EXERCISE DATA -
• • • •
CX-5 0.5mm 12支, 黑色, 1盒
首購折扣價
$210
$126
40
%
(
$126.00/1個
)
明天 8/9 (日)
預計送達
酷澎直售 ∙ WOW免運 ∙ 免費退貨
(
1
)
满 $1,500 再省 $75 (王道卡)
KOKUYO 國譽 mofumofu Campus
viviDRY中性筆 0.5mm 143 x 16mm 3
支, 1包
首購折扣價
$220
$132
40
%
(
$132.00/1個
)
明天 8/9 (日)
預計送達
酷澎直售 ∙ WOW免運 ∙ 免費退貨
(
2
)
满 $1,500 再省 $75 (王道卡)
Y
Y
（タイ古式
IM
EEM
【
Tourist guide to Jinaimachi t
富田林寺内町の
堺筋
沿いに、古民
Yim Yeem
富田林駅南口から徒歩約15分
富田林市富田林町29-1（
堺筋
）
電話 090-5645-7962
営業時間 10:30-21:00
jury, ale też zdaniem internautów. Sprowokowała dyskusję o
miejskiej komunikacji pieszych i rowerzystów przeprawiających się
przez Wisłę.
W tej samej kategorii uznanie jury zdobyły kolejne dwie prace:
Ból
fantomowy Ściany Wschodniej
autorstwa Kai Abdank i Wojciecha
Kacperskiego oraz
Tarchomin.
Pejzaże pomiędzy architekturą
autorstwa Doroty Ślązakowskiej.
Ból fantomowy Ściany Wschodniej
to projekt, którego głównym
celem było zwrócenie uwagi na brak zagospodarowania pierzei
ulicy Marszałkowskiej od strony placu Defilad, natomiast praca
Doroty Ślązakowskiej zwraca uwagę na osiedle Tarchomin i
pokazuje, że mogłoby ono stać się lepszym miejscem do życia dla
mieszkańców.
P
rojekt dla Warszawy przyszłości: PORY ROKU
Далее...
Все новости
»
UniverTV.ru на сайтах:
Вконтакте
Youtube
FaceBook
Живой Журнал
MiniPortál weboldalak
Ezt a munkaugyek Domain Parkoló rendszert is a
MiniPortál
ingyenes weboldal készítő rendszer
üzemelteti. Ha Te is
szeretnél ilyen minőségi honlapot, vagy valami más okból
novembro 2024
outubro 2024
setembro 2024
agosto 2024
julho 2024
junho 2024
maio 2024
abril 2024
• • • •
TASK DIRECTIONS -
Format the listing from its first line through the line containing "営業時間 10:30-21:00", inclusive, as a Markdown table with the columns Row and Text, giving each line a row number and omitting blank lines.

COMPLETED EXERCISE -
| Row | Text |
|---|---|
| 1 | CX-5 0.5mm 12支, 黑色, 1盒 |
| 2 | 首購折扣價 |
| 3 | $210 |
| 4 | $126 |
| 5 | 40 |
| 6 | % |
| 7 | ( |
| 8 | $126.00/1個 |
| 9 | ) |
| 10 | 明天 8/9 (日) |
| 11 | 預計送達 |
| 12 | 酷澎直售 ∙ WOW免運 ∙ 免費退貨 |
| 13 | ( |
| 14 | 1 |
| 15 | ) |
| 16 | 满 $1,500 再省 $75 (王道卡) |
| 17 | KOKUYO 國譽 mofumofu Campus |
| 18 | viviDRY中性筆 0.5mm 143 x 16mm 3 |
| 19 | 支, 1包 |
| 20 | 首購折扣價 |
| 21 | $220 |
| 22 | $132 |
| 23 | 40 |
| 24 | % |
| 25 | ( |
| 26 | $132.00/1個 |
| 27 | ) |
| 28 | 明天 8/9 (日) |
| 29 | 預計送達 |
| 30 | 酷澎直售 ∙ WOW免運 ∙ 免費退貨 |
| 31 | ( |
| 32 | 2 |
| 33 | ) |
| 34 | 满 $1,500 再省 $75 (王道卡) |
| 35 | Y |
| 36 | Y |
| 37 | （タイ古式 |
| 38 | IM |
| 39 | EEM |
| 40 | 【 |
| 41 | Tourist guide to Jinaimachi t |
| 42 | 富田林寺内町の |
| 43 | 堺筋 |
| 44 | 沿いに、古民 |
| 45 | Yim Yeem |
| 46 | 富田林駅南口から徒歩約15分 |
| 47 | 富田林市富田林町29-1（ |
| 48 | 堺筋 |
| 49 | ） |
| 50 | 電話 090-5645-7962 |
| 51 | 営業時間 10:30-21:00 |